Majorque, que M. Laurens appelle Balearis Major comme les Romains, que le roi des historiens majorquins, le docteur Juan Dameto dit avoir été plus anciennement appelée Clumba ou Columba, se nomme réellement aujourd’hui par corruption Mallorca, et la capitale ne s’est jamais appelée Majorque, comme il a plu à plusieurs de nos géographes de l’établir, mais Palma.
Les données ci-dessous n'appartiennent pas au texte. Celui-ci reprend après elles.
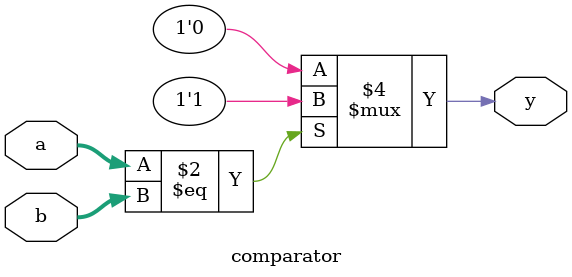
<source format=v>
module comparator(a,b,y);
  input [2:0] a,b;
  output reg y;
  always@ (a,b)
  begin
    if(a==b)
      begin
        y = 1;
        $display("PASS");
      end
    else
      begin
              y = 0;
              $display("FAIL");
            end
          end
          endmodule
        

</source>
Cette île est la plus grande et la plus fertile de l’archipel baléare, vestige d’un continent dont la Méditerranée doit avoir envahi le bassin, et qui, ayant uni sans doute l’Espagne à l’Afrique, participe du climat et des productions de l’une et de l’autre. Elle est située à 25 lieues sud est de Barcelone, à 45 du point le plus voisin de la côte africaine, et je crois à 95 ou 100 de la rade de Toulon. Sa surface est de 1,234 milles carrés[1], son circuit de 143, sa plus grande extension de 54, et la moindre de 28. Sa population, qui, en l’année 1787, était de 136,000 individus, est aujourd’hui d’environ 160,000. La ville de Palma en contient 36,000, au lieu de 32,000 qu’elle comptait à cette époque. La température varie assez notablement suivant les diverses expositions. L’été est brûlant dans toute la plaine ; mais la chaîne de montagnes qui s’étend du nord-est au sud-ouest (indiquant par cette direction son identité avec les territoires de l’Afrique et de l’Espagne, dont les points les plus rapprochés affectent cette inclinaison et correspondent à ses angles les plus saillans) influe beaucoup sur la température de l’hiver. Ainsi, Miguel de Vargas rapporte qu’en rade de Palma durant le terrible hiver de 1784, le thermomètre de Réaumur se trouva une seule fois à 6 degrés au-dessus de glace dans un jour de janvier ; que d’autres jours il monta à 16, et que le plus souvent il se maintint à 11. — Or, cette température fut à peu près celle que nous eûmes dans un hiver ordinaire sur la montagne de Valdemosa, qui est réputée, il est vrai, une des plus froides régions de l’île. Dans les nuits les plus rigoureuses, et lorsque nous avions deux pouces de neige, le thermomètre n’était que de 6 à 7 degrés. À huit heures du matin, il était remonté à 9 ou 10, et à midi il s’élevait à 12 ou 14. Ordinairement, vers trois heures, c’est-à-dire après que le

  1. « Medida por el ayre. Cada milla de mil pasos geometricos y un paso de 5 pies geometricos. » (Miguel de Vargas, Descripciones de las islas Pitiusas y Baleares. Madrid, 1787.)